Und sie werden auch nicht sofort allein auf das Volk losgelassen, wie Sander Wendt erklärt, der aus Nieder-Ramstadt am Fuße der Burg Frankenstein kommt, dieses Jahr zum zehnten Mal mitspielt und so etwas wie der „Clown-Papa“ ist. „Wir achten sehr darauf, dass keine Grenzen überschritten werden“, sagt er. Dieses „notwendige Einfühlungsvermögen“ bestätigt Monster-Kollegin Anna-Maria Fischer aus Langen. Und sie erklärt die Faszination für Halloween und warum bei dieser Veranstaltung eine dreistellige Zahl von Angehörigen der verschiedensten Berufsgruppen in gruselige Kostüme springt, um anderen einen Schrecken einzujagen: „Es ist die Spiel-Leidenschaft und die Möglichkeit, jemand anderes zu sein.“
Dennoch, wenn Wendt mit seiner Silikonmaske mit messerscharfen Zähnen (wogegen der Clown Pennywise aus „Es“ harmlos aussieht) in der hellerleuchteten Galeria daher kommt und dann noch von seiner blutverschmierten Axt – wenn auch aus LARP-Kunststoff – erzählt, dann ist eigentlich jedem klar, dass die Veranstaltung auf der Burg nichts für Zartbesaitete ist. Die Abendveranstaltungen sind allein schon durch die Lichtstimmung und das plötzliche Auftauchen der Monster gruseliger, deswegen sind sie auch erst ab 16 Jahren empfohlen. „Aber die Eltern sind allein verantwortlich, was sie ihren Kindern antun“, sagt Eberhardt deutlich. Die Kinderveranstaltungen am Sonntagnachmittag sollen dagegen mit „vergnüglichem Grusel statt Horror“ schon ab sechs Jahren geeignet sein. Dann sind die Kostüme und die Masken auch nicht so furchteinflößend, die Clowns kommen nicht blutbeschmiert, sondern rot-weiß kariert daher.

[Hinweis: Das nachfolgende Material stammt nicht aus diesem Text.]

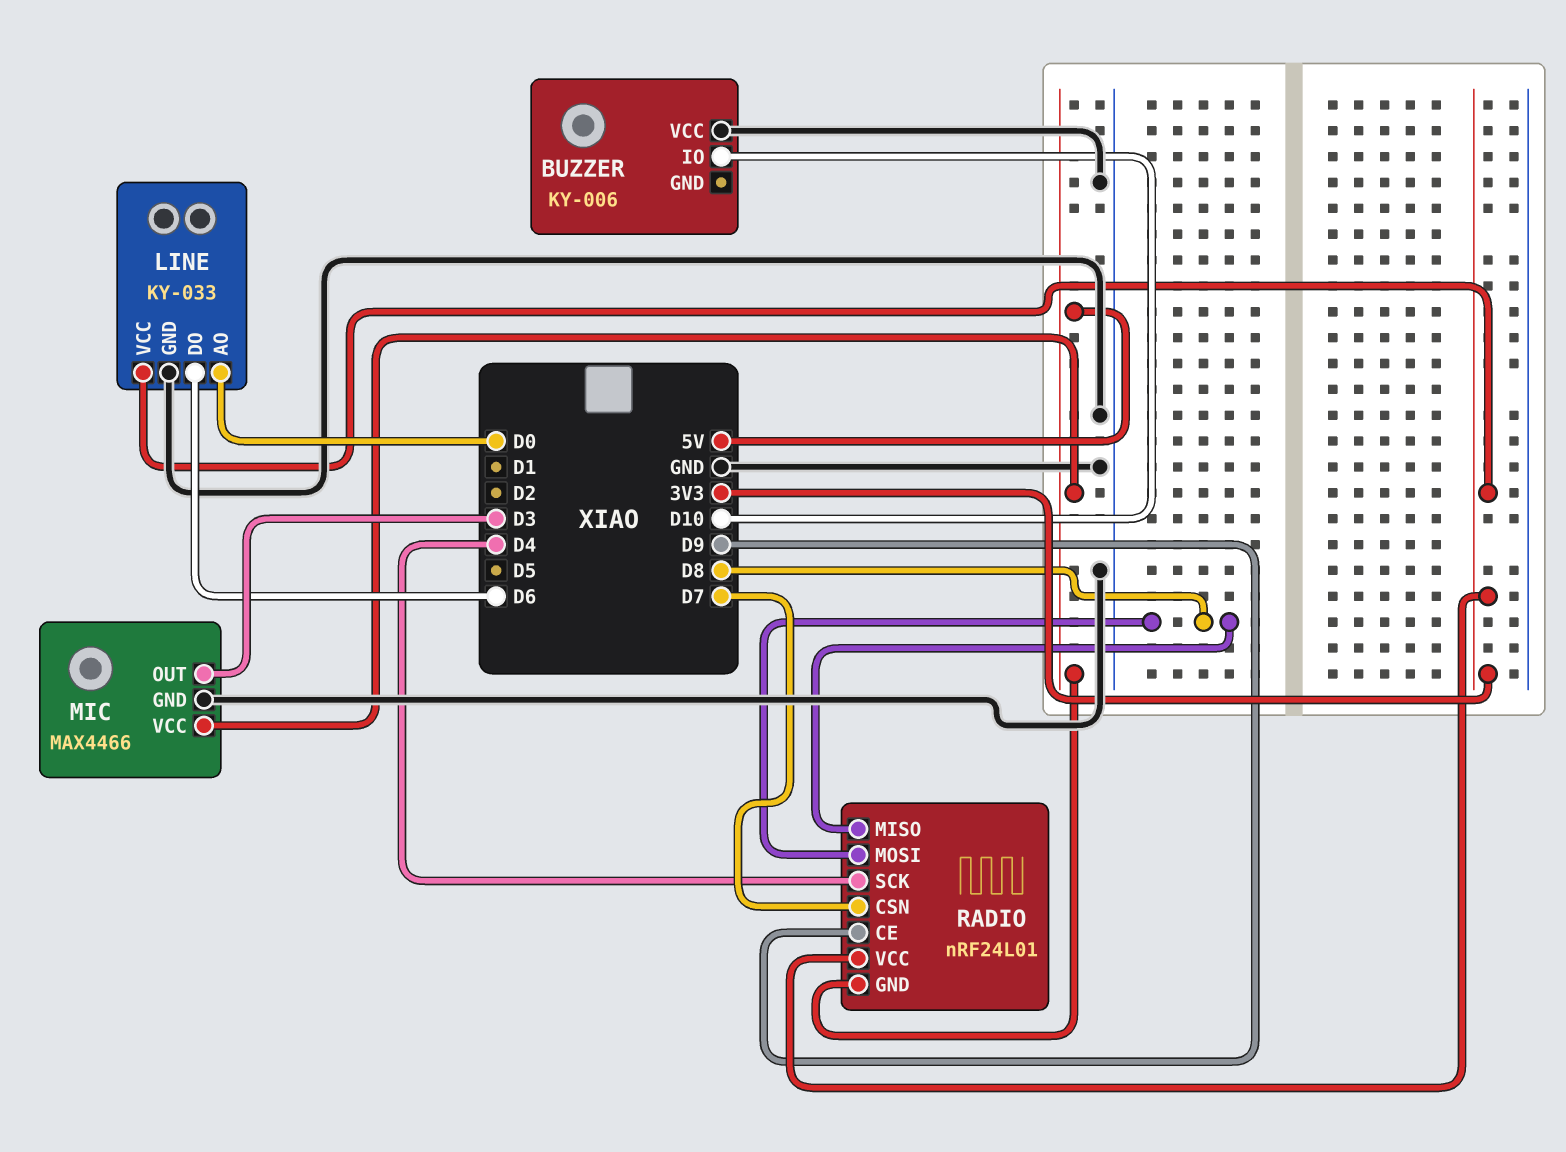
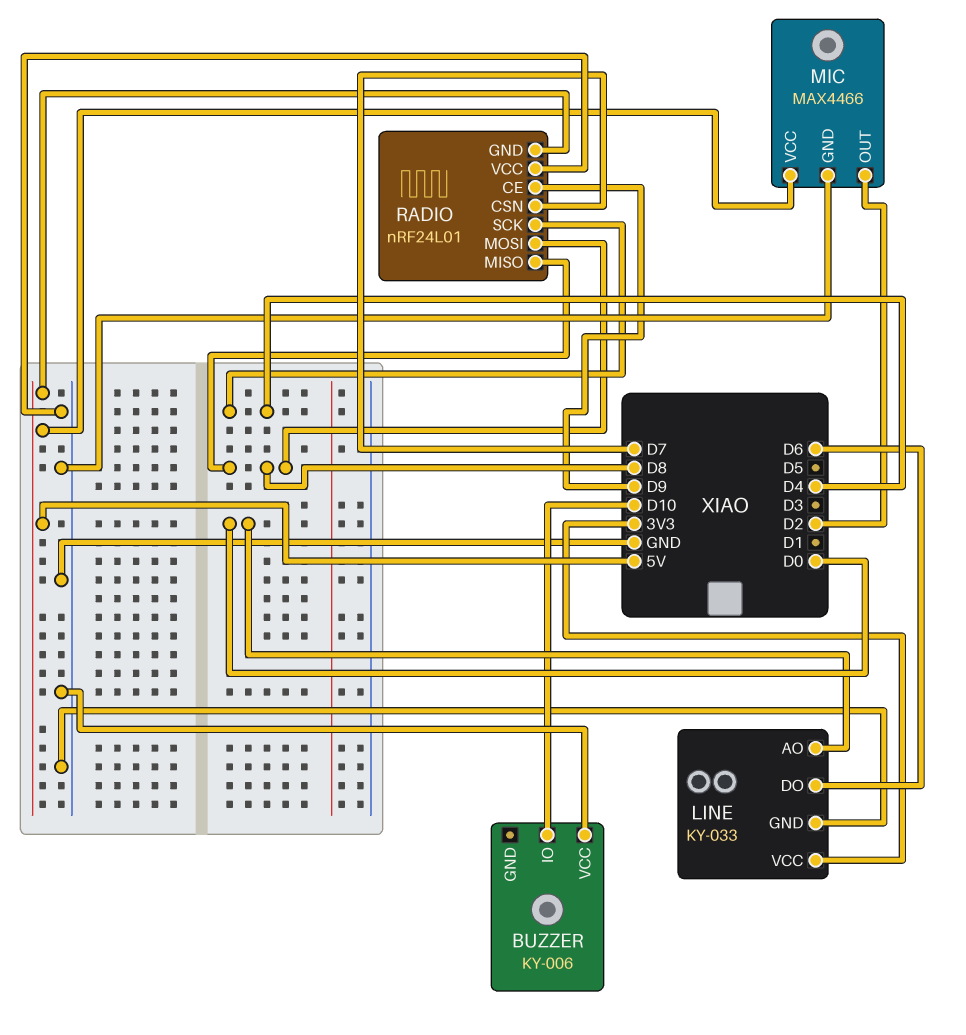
MIC pin OUT: D3 -> D2
RADIO pin VCC: 3V3 -> GND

Während abends im oberen Teil der Burg und im Burghof die Untoten, Werwölfe und Vampire ihr Unwesen treiben werden, wird die Festwiese mit der Hauptbühne monsterfrei sein. Hier sind wiederkehrende Tänze zu „Thriller“ und „Ghost“ zu erleben, auch Frankenstein soll auf die Bühne kommen. Dort findet nach 22 Uhr auch die Demaskierung der Monster statt, gegen 23 Uhr soll die Burg dann leer sein – und alle können wieder ruhig schlafen!
Synergien möglich
Im Hinblick auf das neue Halloween-Kapitel in Königstein fallen am Dienstag nur noch noch positive Worte. Man sei „voller Vorfreude und Spannung“, so Sprecher Benjamin Metz. Eberhardt hebt die „schöne Perspektive“, die die Königsteiner Burg bietet, die doppelt bis dreimal so groß wie Burg Frankenstein ist, hervor. Und er betont auch die möglichen Synergien mit den Veranstaltern des Ritterturniers, des Burgfestes und „Rock auf der Burg“. „Warum wollen wird die Bauzäune nicht mal zusammen anschaffen, statt sie immer zu mieten?“ Man will als Königsteiner Veranstalter einfach „greifbar“ sein, vielleicht auch mit der umfunktionierten Hexenhütte als Lebkuchenhaus auf dem Weihnachtsmarkt dabei sein. Die Skepsis aus Königstein wird dem Veranstalter aus der überregionalen Perspektive ohnehin nicht gespiegelt. RTL will groß berichten, Hit Radio FFH beteiligt sich an der Lasershow zur Eröffnung und ZDF neo plant verschiedene Einstellungen seiner Vampir-Serie „Love sucks“ währen des Halloween-Events auf der Burg zu drehen. Auch wenn drei Viertel der Besucher aus der Region kommen, werden auch wieder Halloween-Fans aus Australien, Kanada, Japan und den USA anreisen. Das United States Office in Kaiserlautern hat schon Kontingente für seine Army-Angehörigen angefragt, immerhin waren es diese, die das älteste und größte Halloween-Event auf deutschen Boden 1977 gründeten. Die Vorfreude steigt überall – vielleicht auch noch am Ort des Geschehens.